Supplied entries: Begin

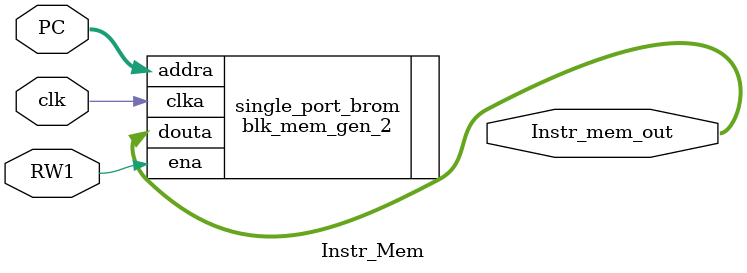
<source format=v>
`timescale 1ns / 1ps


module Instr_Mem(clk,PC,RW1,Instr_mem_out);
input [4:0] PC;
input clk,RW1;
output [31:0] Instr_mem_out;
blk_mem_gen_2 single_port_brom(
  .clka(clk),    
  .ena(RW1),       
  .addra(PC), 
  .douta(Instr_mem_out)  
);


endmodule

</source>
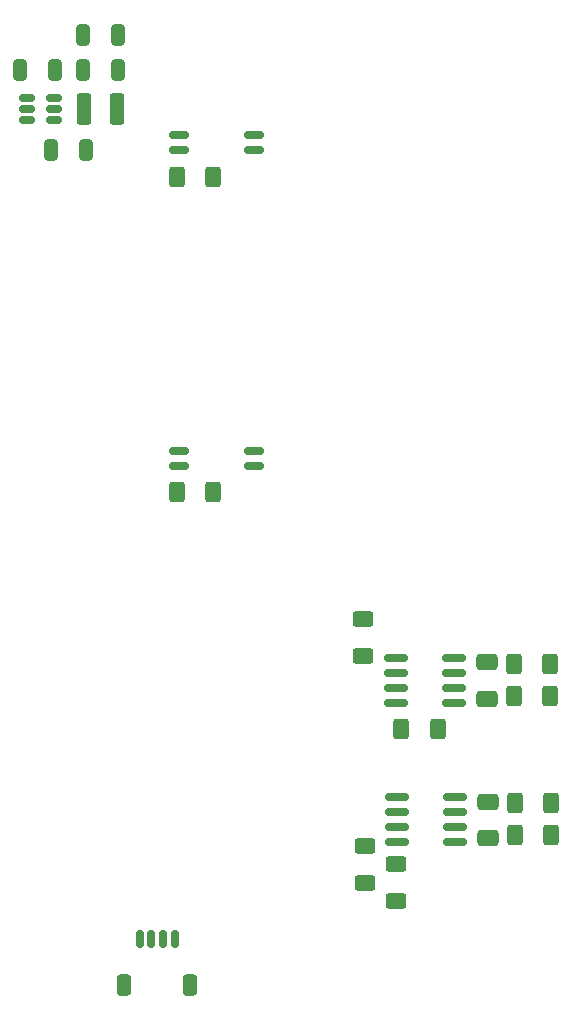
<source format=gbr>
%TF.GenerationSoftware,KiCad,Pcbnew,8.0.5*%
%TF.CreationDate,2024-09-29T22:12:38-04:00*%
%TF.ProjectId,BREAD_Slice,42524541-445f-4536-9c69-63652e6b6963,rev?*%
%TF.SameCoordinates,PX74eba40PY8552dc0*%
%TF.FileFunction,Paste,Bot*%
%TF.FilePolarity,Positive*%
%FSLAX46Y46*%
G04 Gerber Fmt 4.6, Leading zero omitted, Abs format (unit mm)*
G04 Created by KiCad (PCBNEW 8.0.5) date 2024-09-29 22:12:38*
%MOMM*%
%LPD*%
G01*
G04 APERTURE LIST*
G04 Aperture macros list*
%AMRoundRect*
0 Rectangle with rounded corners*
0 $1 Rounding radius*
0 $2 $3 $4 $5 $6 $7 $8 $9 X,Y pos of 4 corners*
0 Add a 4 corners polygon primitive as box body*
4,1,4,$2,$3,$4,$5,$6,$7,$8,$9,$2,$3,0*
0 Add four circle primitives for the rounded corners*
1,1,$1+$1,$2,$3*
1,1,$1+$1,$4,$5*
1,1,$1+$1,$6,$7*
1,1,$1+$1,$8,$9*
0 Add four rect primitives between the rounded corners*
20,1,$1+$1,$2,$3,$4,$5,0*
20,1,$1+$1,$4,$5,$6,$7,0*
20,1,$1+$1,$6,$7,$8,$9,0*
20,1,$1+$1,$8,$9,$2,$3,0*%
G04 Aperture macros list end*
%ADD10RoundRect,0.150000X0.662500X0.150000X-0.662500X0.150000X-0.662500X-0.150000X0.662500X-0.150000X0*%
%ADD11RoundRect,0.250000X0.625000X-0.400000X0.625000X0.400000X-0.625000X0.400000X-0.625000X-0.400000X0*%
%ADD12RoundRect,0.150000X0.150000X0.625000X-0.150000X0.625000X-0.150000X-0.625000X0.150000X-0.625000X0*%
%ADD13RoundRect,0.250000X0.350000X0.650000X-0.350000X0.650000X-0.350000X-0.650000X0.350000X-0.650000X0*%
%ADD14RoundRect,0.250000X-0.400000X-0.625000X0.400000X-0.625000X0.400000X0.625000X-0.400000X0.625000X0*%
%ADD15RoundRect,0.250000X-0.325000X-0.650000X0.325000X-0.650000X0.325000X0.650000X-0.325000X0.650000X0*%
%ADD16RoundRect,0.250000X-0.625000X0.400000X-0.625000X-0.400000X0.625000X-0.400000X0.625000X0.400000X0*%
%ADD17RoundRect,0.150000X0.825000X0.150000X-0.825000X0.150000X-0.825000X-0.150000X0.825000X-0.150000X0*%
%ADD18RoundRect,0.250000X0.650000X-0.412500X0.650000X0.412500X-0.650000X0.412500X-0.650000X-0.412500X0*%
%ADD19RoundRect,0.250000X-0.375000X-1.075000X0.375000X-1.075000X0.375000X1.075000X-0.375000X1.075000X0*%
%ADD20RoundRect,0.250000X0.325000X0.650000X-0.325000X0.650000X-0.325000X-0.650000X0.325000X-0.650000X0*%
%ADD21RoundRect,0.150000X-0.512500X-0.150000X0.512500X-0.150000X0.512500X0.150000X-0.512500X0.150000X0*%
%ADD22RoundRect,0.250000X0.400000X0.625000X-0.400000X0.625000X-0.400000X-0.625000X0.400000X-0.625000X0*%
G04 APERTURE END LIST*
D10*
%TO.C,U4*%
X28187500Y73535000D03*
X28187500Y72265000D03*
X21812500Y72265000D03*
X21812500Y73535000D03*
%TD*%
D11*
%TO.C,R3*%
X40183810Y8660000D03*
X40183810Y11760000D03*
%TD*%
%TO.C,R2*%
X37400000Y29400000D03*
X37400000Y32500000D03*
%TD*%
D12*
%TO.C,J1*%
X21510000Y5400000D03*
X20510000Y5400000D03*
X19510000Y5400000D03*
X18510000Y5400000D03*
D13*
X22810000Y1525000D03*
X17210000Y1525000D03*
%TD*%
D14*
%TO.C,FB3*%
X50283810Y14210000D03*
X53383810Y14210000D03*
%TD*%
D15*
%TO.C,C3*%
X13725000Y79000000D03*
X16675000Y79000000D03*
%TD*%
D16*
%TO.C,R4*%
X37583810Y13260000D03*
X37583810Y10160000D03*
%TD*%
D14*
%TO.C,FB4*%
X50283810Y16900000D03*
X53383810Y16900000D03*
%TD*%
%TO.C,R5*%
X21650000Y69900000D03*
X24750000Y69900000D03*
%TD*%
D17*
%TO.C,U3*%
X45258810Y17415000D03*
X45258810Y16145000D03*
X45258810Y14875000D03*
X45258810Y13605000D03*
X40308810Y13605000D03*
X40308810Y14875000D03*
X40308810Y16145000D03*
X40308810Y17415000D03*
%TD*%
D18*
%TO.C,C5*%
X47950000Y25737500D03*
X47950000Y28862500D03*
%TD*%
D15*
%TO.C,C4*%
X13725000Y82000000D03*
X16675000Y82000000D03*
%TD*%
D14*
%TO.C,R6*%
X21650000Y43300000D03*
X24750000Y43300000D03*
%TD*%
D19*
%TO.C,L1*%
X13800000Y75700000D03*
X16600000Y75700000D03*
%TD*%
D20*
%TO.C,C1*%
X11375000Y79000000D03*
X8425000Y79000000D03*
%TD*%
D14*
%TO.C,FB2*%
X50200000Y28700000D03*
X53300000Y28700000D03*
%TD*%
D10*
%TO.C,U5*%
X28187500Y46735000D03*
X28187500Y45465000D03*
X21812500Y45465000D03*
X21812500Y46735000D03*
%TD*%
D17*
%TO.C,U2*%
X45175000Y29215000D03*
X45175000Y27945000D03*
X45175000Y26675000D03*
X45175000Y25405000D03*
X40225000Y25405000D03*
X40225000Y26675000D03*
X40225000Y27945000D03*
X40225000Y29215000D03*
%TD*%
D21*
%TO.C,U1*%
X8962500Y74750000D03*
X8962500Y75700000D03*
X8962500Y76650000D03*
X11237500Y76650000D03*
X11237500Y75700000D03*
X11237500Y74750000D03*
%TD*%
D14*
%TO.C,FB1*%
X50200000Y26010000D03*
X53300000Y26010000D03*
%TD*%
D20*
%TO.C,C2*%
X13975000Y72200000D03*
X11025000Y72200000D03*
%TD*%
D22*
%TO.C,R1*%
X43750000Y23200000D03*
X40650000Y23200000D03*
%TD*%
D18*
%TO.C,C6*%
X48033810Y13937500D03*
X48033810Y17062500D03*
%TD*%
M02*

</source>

Supplied entries: End

[Required action]
For the word "KiCad", please count the lines in the data where it appears and respond with the number only.

[Output for this exercise]
2